---- DATA FOR THE TASK
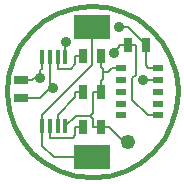
<source format=gtl>
G04 (created by PCBNEW-RS274X (2011-05-25)-stable) date Wed 10 Oct 2012 17:52:01 BST*
G01*
G70*
G90*
%MOIN*%
G04 Gerber Fmt 3.4, Leading zero omitted, Abs format*
%FSLAX34Y34*%
G04 APERTURE LIST*
%ADD10C,0.006000*%
%ADD11C,0.015000*%
%ADD12C,0.049200*%
%ADD13R,0.122000X0.082700*%
%ADD14R,0.025000X0.045000*%
%ADD15R,0.045000X0.025000*%
%ADD16R,0.035400X0.023600*%
%ADD17R,0.013700X0.047200*%
%ADD18C,0.035000*%
%ADD19C,0.008000*%
G04 APERTURE END LIST*
G54D10*
G54D11*
X39666Y-37205D02*
X39660Y-37262D01*
X39643Y-37317D01*
X39616Y-37368D01*
X39580Y-37413D01*
X39535Y-37450D01*
X39484Y-37477D01*
X39429Y-37494D01*
X39372Y-37500D01*
X39315Y-37495D01*
X39260Y-37479D01*
X39208Y-37452D01*
X39163Y-37416D01*
X39126Y-37372D01*
X39098Y-37321D01*
X39081Y-37266D01*
X39075Y-37209D01*
X39079Y-37152D01*
X39095Y-37097D01*
X39122Y-37045D01*
X39158Y-37000D01*
X39202Y-36962D01*
X39252Y-36934D01*
X39307Y-36916D01*
X39364Y-36910D01*
X39421Y-36914D01*
X39477Y-36930D01*
X39528Y-36956D01*
X39574Y-36991D01*
X39611Y-37035D01*
X39640Y-37085D01*
X39658Y-37140D01*
X39665Y-37197D01*
X39666Y-37205D01*
X39665Y-41536D02*
X39659Y-41593D01*
X39642Y-41648D01*
X39615Y-41699D01*
X39579Y-41743D01*
X39534Y-41780D01*
X39484Y-41807D01*
X39429Y-41824D01*
X39372Y-41830D01*
X39315Y-41825D01*
X39260Y-41809D01*
X39209Y-41782D01*
X39164Y-41746D01*
X39127Y-41702D01*
X39099Y-41652D01*
X39082Y-41597D01*
X39076Y-41540D01*
X39080Y-41483D01*
X39096Y-41428D01*
X39123Y-41377D01*
X39158Y-41332D01*
X39202Y-41294D01*
X39252Y-41266D01*
X39307Y-41248D01*
X39364Y-41242D01*
X39421Y-41246D01*
X39476Y-41261D01*
X39528Y-41287D01*
X39573Y-41323D01*
X39611Y-41366D01*
X39639Y-41417D01*
X39657Y-41471D01*
X39664Y-41528D01*
X39665Y-41536D01*
X42224Y-39370D02*
X42169Y-39924D01*
X42008Y-40457D01*
X41747Y-40949D01*
X41395Y-41381D01*
X40965Y-41736D01*
X40475Y-42000D01*
X39943Y-42165D01*
X39389Y-42223D01*
X38836Y-42173D01*
X38301Y-42016D01*
X37808Y-41758D01*
X37374Y-41409D01*
X37016Y-40982D01*
X36747Y-40494D01*
X36579Y-39963D01*
X36517Y-39409D01*
X36563Y-38855D01*
X36717Y-38320D01*
X36972Y-37824D01*
X37318Y-37388D01*
X37742Y-37027D01*
X38228Y-36755D01*
X38758Y-36583D01*
X39311Y-36517D01*
X39865Y-36560D01*
X40402Y-36710D01*
X40899Y-36961D01*
X41338Y-37304D01*
X41702Y-37725D01*
X41977Y-38210D01*
X42153Y-38738D01*
X42222Y-39291D01*
X42224Y-39370D01*
G54D12*
X40551Y-41043D03*
G54D13*
X39370Y-37205D03*
X39370Y-41535D03*
G54D14*
X39070Y-38189D03*
X39670Y-38189D03*
X39070Y-39370D03*
X39670Y-39370D03*
X39070Y-40551D03*
X39670Y-40551D03*
X40546Y-37795D03*
X41146Y-37795D03*
G54D15*
X37008Y-38972D03*
X37008Y-39572D03*
G54D16*
X41555Y-40157D03*
X41555Y-39763D03*
X41555Y-39370D03*
X41555Y-38977D03*
X41555Y-38583D03*
X40335Y-38583D03*
X40335Y-38977D03*
X40335Y-39370D03*
X40335Y-39763D03*
X40335Y-40157D03*
G54D17*
X37708Y-40521D03*
X37964Y-40521D03*
X38218Y-40521D03*
X38474Y-40521D03*
X38474Y-38219D03*
X38218Y-38219D03*
X37964Y-38219D03*
X37708Y-38219D03*
G54D18*
X37645Y-38922D03*
X40086Y-38070D03*
X38480Y-37704D03*
X40267Y-37219D03*
X38070Y-39236D03*
X41073Y-38993D03*
G54D19*
X37708Y-40521D02*
X37708Y-40142D01*
X37708Y-41163D02*
X37708Y-40521D01*
X38080Y-41535D02*
X37708Y-41163D01*
X39370Y-41535D02*
X38080Y-41535D01*
X39370Y-38480D02*
X39370Y-37205D01*
X37708Y-40142D02*
X39370Y-38480D01*
X38802Y-39558D02*
X38802Y-39370D01*
X38218Y-40142D02*
X38802Y-39558D01*
X38218Y-40521D02*
X38218Y-40142D01*
X39070Y-39370D02*
X38802Y-39370D01*
X38802Y-38457D02*
X38802Y-38189D01*
X38661Y-38598D02*
X38802Y-38457D01*
X38218Y-38598D02*
X38661Y-38598D01*
X38218Y-38219D02*
X38218Y-38598D01*
X39070Y-38189D02*
X38802Y-38189D01*
X38802Y-40819D02*
X38802Y-40551D01*
X38721Y-40900D02*
X38802Y-40819D01*
X37964Y-40900D02*
X38721Y-40900D01*
X37964Y-40521D02*
X37964Y-40900D01*
X39070Y-40551D02*
X38802Y-40551D01*
X40546Y-37795D02*
X40814Y-37795D01*
X37008Y-38972D02*
X37376Y-38972D01*
X37426Y-38922D02*
X37645Y-38922D01*
X37376Y-38972D02*
X37426Y-38922D01*
X37645Y-38661D02*
X37645Y-38922D01*
X37708Y-38598D02*
X37645Y-38661D01*
X37708Y-38219D02*
X37708Y-38598D01*
X41555Y-40157D02*
X41235Y-40157D01*
X40278Y-37878D02*
X40278Y-37795D01*
X40086Y-38070D02*
X40278Y-37878D01*
X40546Y-37795D02*
X40278Y-37795D01*
X40707Y-39629D02*
X41235Y-40157D01*
X40707Y-38909D02*
X40707Y-39629D01*
X40814Y-38802D02*
X40707Y-38909D01*
X40814Y-37795D02*
X40814Y-38802D01*
X39670Y-40551D02*
X39402Y-40551D01*
X40430Y-41043D02*
X39938Y-40551D01*
X40551Y-41043D02*
X40430Y-41043D01*
X39670Y-40551D02*
X39938Y-40551D01*
X38813Y-40182D02*
X39301Y-40182D01*
X38474Y-40521D02*
X38813Y-40182D01*
X39402Y-40283D02*
X39402Y-40551D01*
X39301Y-40182D02*
X39402Y-40283D01*
X39402Y-40081D02*
X39301Y-40182D01*
X39402Y-39370D02*
X39402Y-40081D01*
X39670Y-39370D02*
X39402Y-39370D01*
X39739Y-38933D02*
X39739Y-38715D01*
X39670Y-39002D02*
X39739Y-38933D01*
X39670Y-39370D02*
X39670Y-39002D01*
X39670Y-38557D02*
X39670Y-38189D01*
X39739Y-38626D02*
X39670Y-38557D01*
X39739Y-38715D02*
X39739Y-38626D01*
X39883Y-38715D02*
X40015Y-38583D01*
X39739Y-38715D02*
X39883Y-38715D01*
X40335Y-38583D02*
X40015Y-38583D01*
X41146Y-37795D02*
X41146Y-38117D01*
X41146Y-38494D02*
X41235Y-38583D01*
X41146Y-38117D02*
X41146Y-38494D01*
X41441Y-38583D02*
X41235Y-38583D01*
X41441Y-38583D02*
X41555Y-38583D01*
X40570Y-37219D02*
X40267Y-37219D01*
X41146Y-37795D02*
X40570Y-37219D01*
X38474Y-37710D02*
X38480Y-37704D01*
X38474Y-38219D02*
X38474Y-37710D01*
X37628Y-39572D02*
X37008Y-39572D01*
X37964Y-39236D02*
X37628Y-39572D01*
X37964Y-38219D02*
X37964Y-39236D01*
X41219Y-38993D02*
X41235Y-38977D01*
X41073Y-38993D02*
X41219Y-38993D01*
X41555Y-38977D02*
X41235Y-38977D01*
X37964Y-39236D02*
X38070Y-39236D01*
M02*

</source>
--------
PROBLEM REQUIREMENTS:
Quote exactly and only the lines from the one holding "X41146Y-38117D02*" through the end of the data.

WRITTEN SOLUTION:
X41146Y-38117D02*
X41146Y-38494D01*
X41441Y-38583D02*
X41235Y-38583D01*
X41441Y-38583D02*
X41555Y-38583D01*
X40570Y-37219D02*
X40267Y-37219D01*
X41146Y-37795D02*
X40570Y-37219D01*
X38474Y-37710D02*
X38480Y-37704D01*
X38474Y-38219D02*
X38474Y-37710D01*
X37628Y-39572D02*
X37008Y-39572D01*
X37964Y-39236D02*
X37628Y-39572D01*
X37964Y-38219D02*
X37964Y-39236D01*
X41219Y-38993D02*
X41235Y-38977D01*
X41073Y-38993D02*
X41219Y-38993D01*
X41555Y-38977D02*
X41235Y-38977D01*
X37964Y-39236D02*
X38070Y-39236D01*
M02*

</source>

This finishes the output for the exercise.